Absolutely. It was very important to go beyond the layers of eye liner and wigs and hairspray to find the very real man inside. Divine never considered himself a drag queen. He was a character actor who played female parts. He was a fantastic and brave performer, a fine actor, and a warm, generous person. I wanted people to get to know the man behind the mask of the Divine character. He couldn’t have been more different than the characters he played in the John Waters films, but people just assumed he was that way. It was actually a great frustration for him.
It was great to see those very early 8mm films John Waters and Divine made – what do you think made their collaboration so special?
Growing up, Divine was picked on, teased and abused. When he met John Waters and his crew he found a group that accepted him, loved him, and encouraged him. He was able to take all his teenaged rage and channel it into the Divine character. He threw everything that people made fun of him for back in their faces and empowered himself.

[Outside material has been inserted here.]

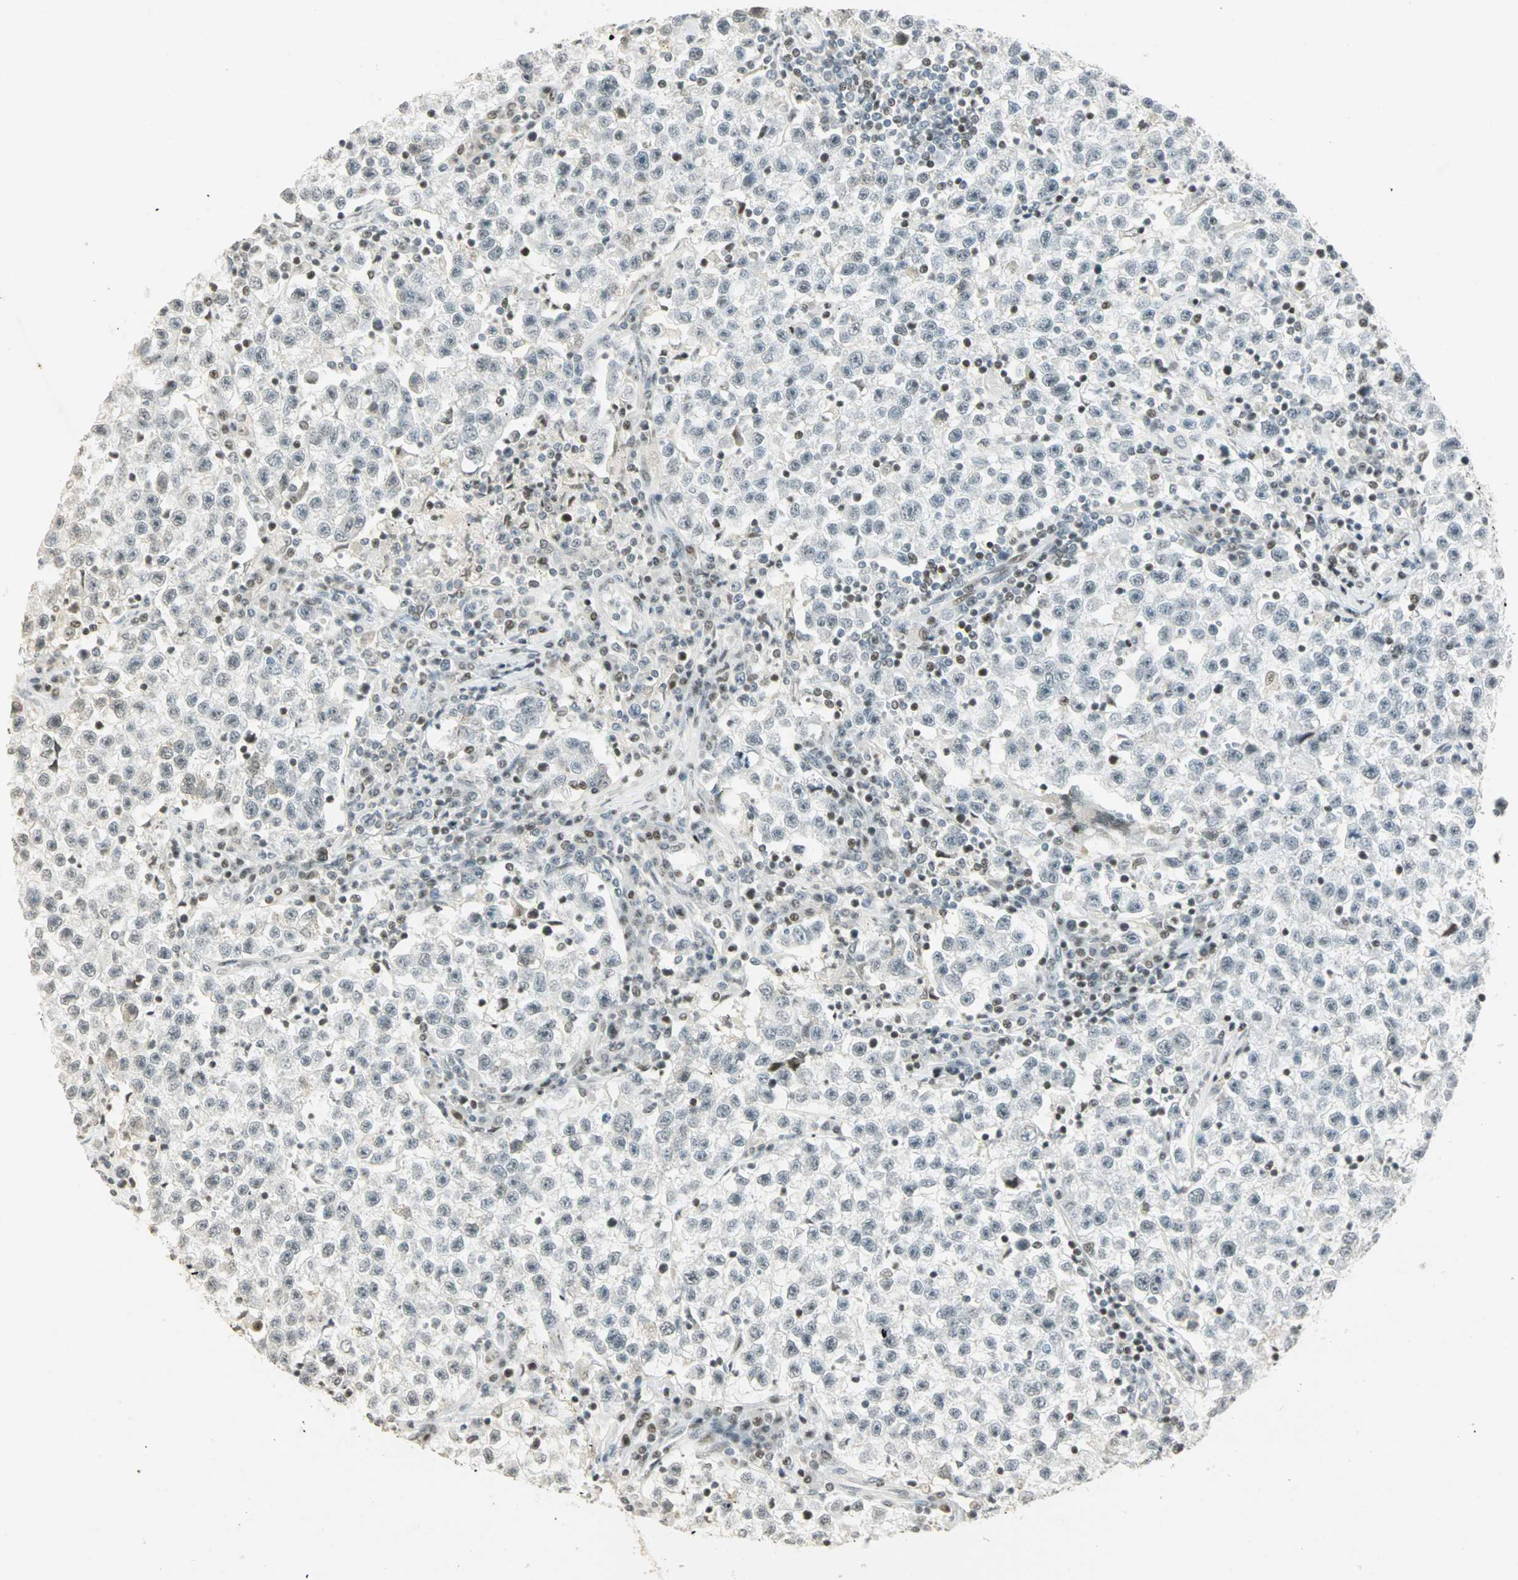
{"staining": {"intensity": "weak", "quantity": "<25%", "location": "nuclear"}, "tissue": "testis cancer", "cell_type": "Tumor cells", "image_type": "cancer", "snomed": [{"axis": "morphology", "description": "Seminoma, NOS"}, {"axis": "topography", "description": "Testis"}], "caption": "High power microscopy histopathology image of an immunohistochemistry image of seminoma (testis), revealing no significant staining in tumor cells.", "gene": "SMAD3", "patient": {"sex": "male", "age": 22}}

And they both got famous in the process, which is what they wanted.
“He ate shit so we don’t have to” – Jeffrey Schwarz
How do you imagine Divine’s career would have panned out if he was still with us?
We’ll never know what would have happened to him after his first taste of mainstream acceptance in Hairspray. My feeling is that he he lived, today he’d be show business royalty. I hope this film gives him what he wanted in life, to be appreciated and respected and not dismissed as a novelty act. I’m convinced he would have gone on to have a successful career as a character actor, which is what he always wanted. I think he would have played more male roles, and taken the wig out of the box every once in a while for a special appearance. I would have loved to see him play Alfred Hitchcock.
The interviews with Divine’s mother are really moving, but there’s a sense that she feels her son lives on through his fans. I feel that about your film too – although it’s about someone who died just as his dreams are being realised, it doesn’t feel bitter or tragic. Was that your aim, to make a celebration of a life well lived?
Yes, and even though he was so young when he died look how much living he packed into those four decades. John Waters said he didn’t know how this film could have a happy ending, but that ended up being the case. Even though Divine reached mainstream success he didn’t live to reap the benefits of that, which is a tragedy, but at the same time he went to bed that night with a smile on his face. He was about to start filming on Married with Children, the happiest he had ever been, and he didn’t wake up. Of course it was a tragedy but I am not sure it’s the worst way in the world to go out.
Looking at the films you’ve directed and produced, you’re clearly a fan of the midnight movie and their stars. Who are today’s cinema equivalents of John Waters and Divine?
I don’t think there really is an equivalent because the underground world where Divine and John emerged from doesn’t really exist. Everything is so accessible with the click of a mouse. Divine became a star through word-of-mouth, with the right people in the big cities saying, “have you heard about this movie where this queen eats dog shit, you have to go and see it”. It was an authentic, grass roots way of becoming a star. He wasn’t being talked about on the front pages of the New York Times, but he was being talked about on the covers of all the underground gay publications. I don’t think kids today know that it was possible to be a superstar and not to make a dime off it. Divine wanted to feed himself, but at the beginning it was enough for Divine that people appreciated what he was doing. Now it seems that if there’s not a dollar sign attached it’s not worth doing. I’m not sure if that’s the right way to go.
Finally, which of Divine’s movies do you like best and why?
Female Trouble, for sure. That’s the movie that he gives the most insane performance in. He goes from a teenage delinquent to a criminal, prostitute, child abuser, fashion model, stripper, murderess, and death row prophet all in the same movie!